An Anthology of Literary Superstars, Edited by Indiana Author Margaret McMullan

<em>Every Father’s Daughter</em> includes work by Jane Smiley, Alice Munro, and Barbara Shoup.

Want to dive deeper than greeting-card sentiments this Father’s Day? Acclaimed author and University of Evansville professor Margaret McMullan has the gift for you. In the anthology Every Father’s Daughter, which publishes this month, McMullan compiles essays from two dozen female writers remembering their fathers. Included are American Book Award winner Maxine Hong Kingston, Pulitzer Prize winner Jane Smiley, and Nobel Prize winner Alice Munro. McMullan, author of six novels herself, sat down with us to discuss the anthology’s origins.

 

Your foreword for Every Father’s Daughter was very moving, as you described your own father’s death in 2012 and how editing this anthology was a way to grieve. What about creating this book brought you the most comfort? 

The very act of reaching out to like-minded women writers. I was, in fact, asking for their help, but that’s not exactly what I asked for. I asked to read their work. I craved quality writing about fathers from women. Then I began reading their work as it came in, and that became addictive. Then came the business of editing and putting together an anthology—focused and engaging work that gave me purpose. I had a goal: a book that paid tribute to my father, but also to the fathers of these wonderful women, and to all fathers. I didn’t know then what I know now: I wanted to better understand the relationship I had with my dad.

 

Why do you think there are so few anthologies about fathers and daughters? 

I looked for a collection like this, but I only found older anthologies with unsatisfying accounts. And I wanted nonfiction. That was so clear to me. I wasn’t looking for sweetsie essays, but I wasn’t looking for angry essays, either. I wanted a more whole picture of fathers and daughters, and I was astonished this book didn’t exist. Maybe editors think anthologies belong only in a classroom, and maybe that’s where most of us discover collections. I love to read anthologies, especially when I’m in between writing books. Anthologies feel leisurely, and you can take your time with each piece. They remind me of those big variety packs of individual cereal boxes my mother used to buy.
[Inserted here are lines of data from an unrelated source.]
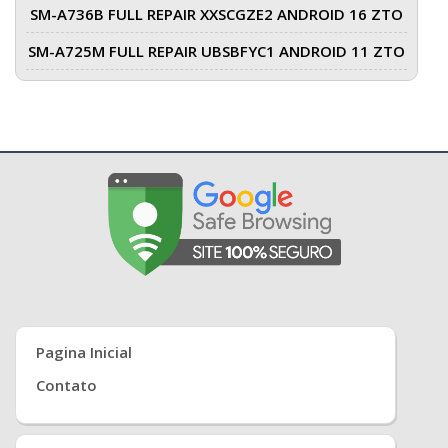
SM-A736B FULL REPAIR XXSCGZE2 ANDROID 16 ZTO
SM-A725M FULL REPAIR UBSBFYC1 ANDROID 11 ZTO
Pagina Inicial
Contato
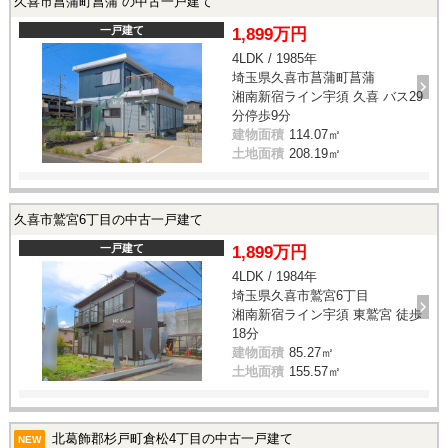
久喜市菖蒲町菖蒲 の中古一戸建て
一戸建て
1,899万円
4LDK / 1985年
埼玉県久喜市菖蒲町菖蒲
湘南新宿ライン宇須 久喜 バス29
分停歩9分
建物面積
114.07㎡
土地面積
208.19㎡
久喜市鷲宮6丁目の中古一戸建て
一戸建て
1,899万円
4LDK / 1984年
埼玉県久喜市鷲宮6丁目
湘南新宿ライン宇須 東鷲宮 徒歩
18分
建物面積
85.27㎡
土地面積
155.57㎡
北葛飾郡杉戸町倉松4丁目の中古一戸建て
NEW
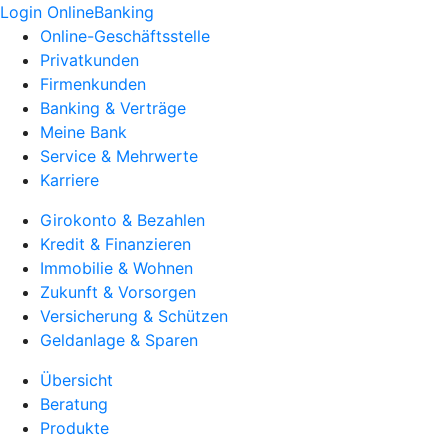
Login OnlineBanking
Online-Geschäftsstelle
Privatkunden
Firmenkunden
Banking & Verträge
Meine Bank
Service & Mehrwerte
Karriere
Girokonto & Bezahlen
Kredit & Finanzieren
Immobilie & Wohnen
Zukunft & Vorsorgen
Versicherung & Schützen
Geldanlage & Sparen
Übersicht
Beratung
Produkte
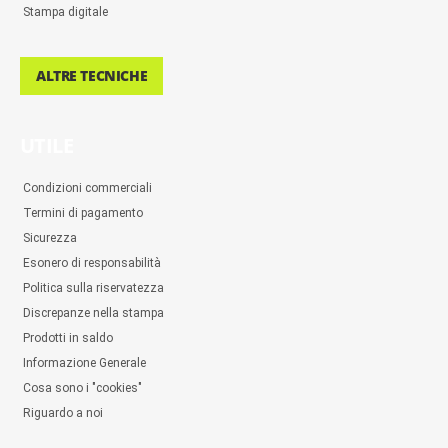
Stampa digitale
ALTRE TECNICHE
UTILE
Condizioni commerciali
Termini di pagamento
Sicurezza
Esonero di responsabilità
Politica sulla riservatezza
Discrepanze nella stampa
Prodotti in saldo
Informazione Generale
Cosa sono i "cookies"
Riguardo a noi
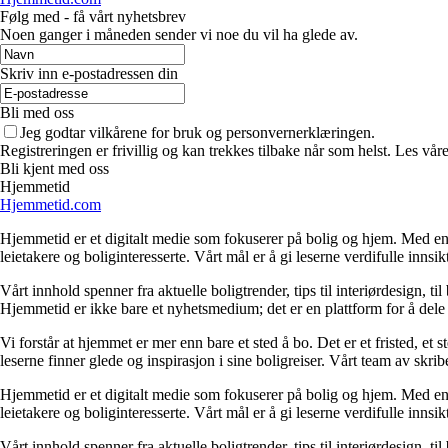
Følg med - få vårt nyhetsbrev
Noen ganger i måneden sender vi noe du vil ha glede av.
Skriv inn e-postadressen din
Bli med oss
Jeg godtar vilkårene for bruk og personvernerklæringen.
Registreringen er frivillig og kan trekkes tilbake når som helst. Les våre
Bli kjent med oss
Hjemmetid
Hjemmetid.com
Hjemmetid er et digitalt medie som fokuserer på bolig og hjem. Med en d
leietakere og boliginteresserte. Vårt mål er å gi leserne verdifulle innsi
Vårt innhold spenner fra aktuelle boligtrender, tips til interiørdesign, t
Hjemmetid er ikke bare et nyhetsmedium; det er en plattform for å dele
Vi forstår at hjemmet er mer enn bare et sted å bo. Det er et fristed, et
leserne finner glede og inspirasjon i sine boligreiser. Vårt team av skr
Hjemmetid er et digitalt medie som fokuserer på bolig og hjem. Med en d
leietakere og boliginteresserte. Vårt mål er å gi leserne verdifulle innsi
Vårt innhold spenner fra aktuelle boligtrender, tips til interiørdesign, t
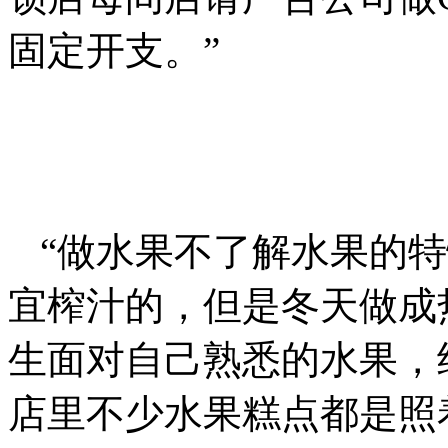
固定开支。”
“做水果不了解水果的
宜榨汁的，但是冬天做成
生面对自己熟悉的水果，
店里不少水果糕点都是照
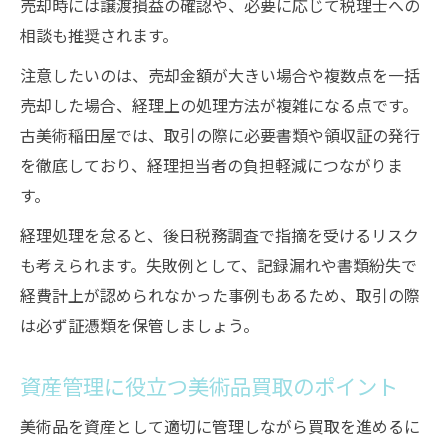
売却時には譲渡損益の確認や、必要に応じて税理士への
相談も推奨されます。
注意したいのは、売却金額が大きい場合や複数点を一括
売却した場合、経理上の処理方法が複雑になる点です。
古美術稲田屋では、取引の際に必要書類や領収証の発行
を徹底しており、経理担当者の負担軽減につながりま
す。
経理処理を怠ると、後日税務調査で指摘を受けるリスク
も考えられます。失敗例として、記録漏れや書類紛失で
経費計上が認められなかった事例もあるため、取引の際
は必ず証憑類を保管しましょう。
資産管理に役立つ美術品買取のポイント
美術品を資産として適切に管理しながら買取を進めるに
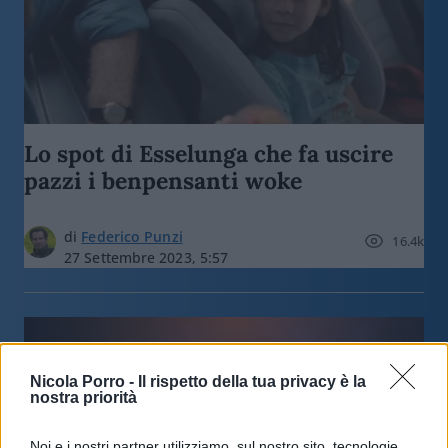
Lo spot di Esselunga che fa uscire
pazzi i benpensanti woke
di
Federico Punzi
16.4k
27 Settembre 2023, 5:57
Nicola Porro -
Il rispetto della tua privacy è la
nostra priorità
nicolaporro.it
Noi e i nostri partner utilizziamo, sul nostro sito, tecnologie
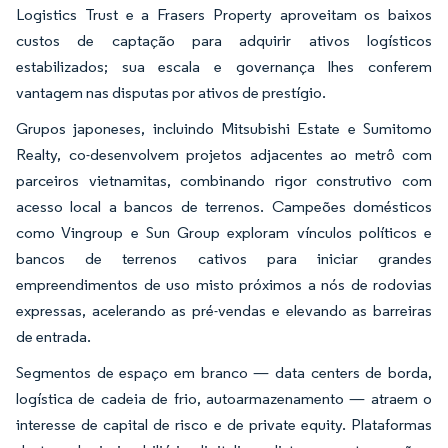
Logistics Trust e a Frasers Property aproveitam os baixos
custos de captação para adquirir ativos logísticos
estabilizados; sua escala e governança lhes conferem
vantagem nas disputas por ativos de prestígio.
Grupos japoneses, incluindo Mitsubishi Estate e Sumitomo
Realty, co-desenvolvem projetos adjacentes ao metrô com
parceiros vietnamitas, combinando rigor construtivo com
acesso local a bancos de terrenos. Campeões domésticos
como Vingroup e Sun Group exploram vínculos políticos e
bancos de terrenos cativos para iniciar grandes
empreendimentos de uso misto próximos a nós de rodovias
expressas, acelerando as pré-vendas e elevando as barreiras
de entrada.
Segmentos de espaço em branco — data centers de borda,
logística de cadeia de frio, autoarmazenamento — atraem o
interesse de capital de risco e de private equity. Plataformas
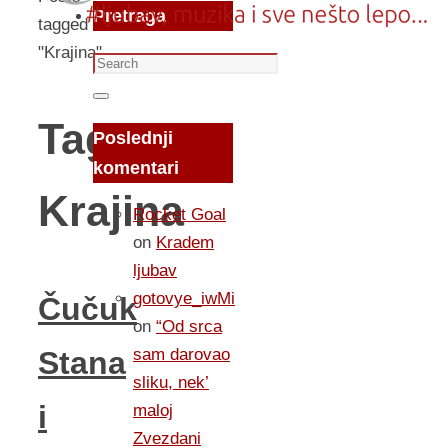
Pretraga
tagged
"Krajina"
Search
for:
Search
Tag:
Poslednji
komentari
Krajina
Rocket Goal
on
Kradem
ljubav
gotovye_iwMi
Čučuk
on
“Od srca
sam darovao
Stana
sliku, nek’
i
maloj
Zvezdani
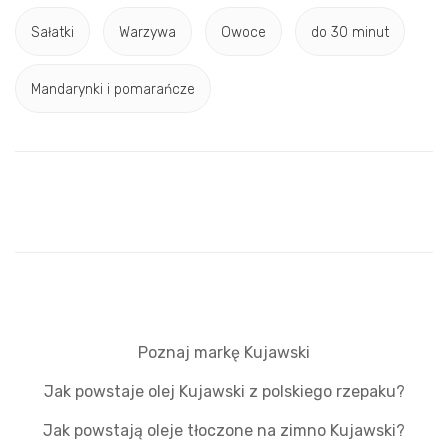
Sałatki
Warzywa
Owoce
do 30 minut
Mandarynki i pomarańcze
Poznaj markę Kujawski
Jak powstaje olej Kujawski z polskiego rzepaku?
Jak powstają oleje tłoczone na zimno Kujawski?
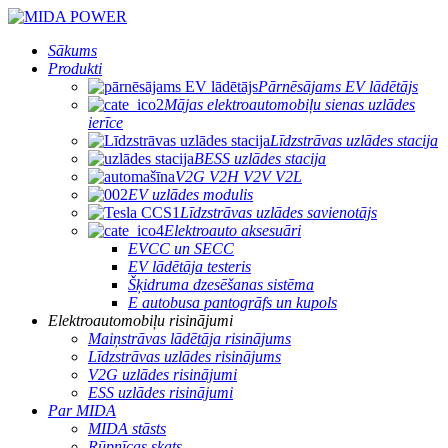
Sākums
Produkti
Pārnēsājams EV lādētājs
Mājas elektroautomobiļu sienas uzlādes
ierīce
Līdzstrāvas uzlādes stacija
BESS uzlādes stacija
V2G V2H V2V V2L
EV uzlādes modulis
Līdzstrāvas uzlādes savienotājs
Elektroauto aksesuāri
EVCC un SECC
EV lādētāja testeris
Šķidruma dzesēšanas sistēma
E autobusa pantogrāfs un kupols
Elektroautomobiļu risinājumi
Maiņstrāvas lādētāja risinājums
Līdzstrāvas uzlādes risinājums
V2G uzlādes risinājumi
ESS uzlādes risinājumi
Par MIDA
MIDA stāsts
Rūpnīcas skats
There’s something for everybody.

 

The book is filled with a range of writers and essays under the categories of “Absences,” “Lost and Found,” and “Presences.” Did the sections suggest themselves somehow, or were they predetermined?

I give full credit to my publisher, Bruce McPherson, for the categories. The original order suggested these categories, but he saw it clearly. And from the start, this collection was bookended with Jane Smiley and Alice Munro. That was self-evident to both of us.

 

Given that excellent range of work, I won’t ask you to pick a favorite piece. But what about a line or two that really resonates?  

I’m not sure I’ll ever be able to come up with one only one line from these essays! But at the beginning, this group of women writers felt like a women’s baseball team. Then just the other day, one contributing writer said, “This feels like a movement.”

 

What most surprised you about working on this book?

The generosity of spirit from these women authors astounded me and kept me focused. I thought, if Jane Smiley, Susan Neville, Ann Hood, Jill McCorkle, Lee Smith, and so many other wonderful writers can get a phone call or an email out of the clear blue, asking for an essay, and then turn it around and send it within a week, I can damn well get this book published. And I learned from them. I contacted these women because I admire their work. Now all of them are my heroes. They helped me to quit feeling sorry for myself for my own loss. These women write. They are workhorses. In many ways, working with them taught me that we writers are very much in this together. We all have the same goal of investing our lives with meaning.

 

Indy Reads Books will host an event for Every Father’s Daughter on May 23. Margaret McMullan, Susan Neville, Jessica Woodruff, and Barbara Shoup will participate.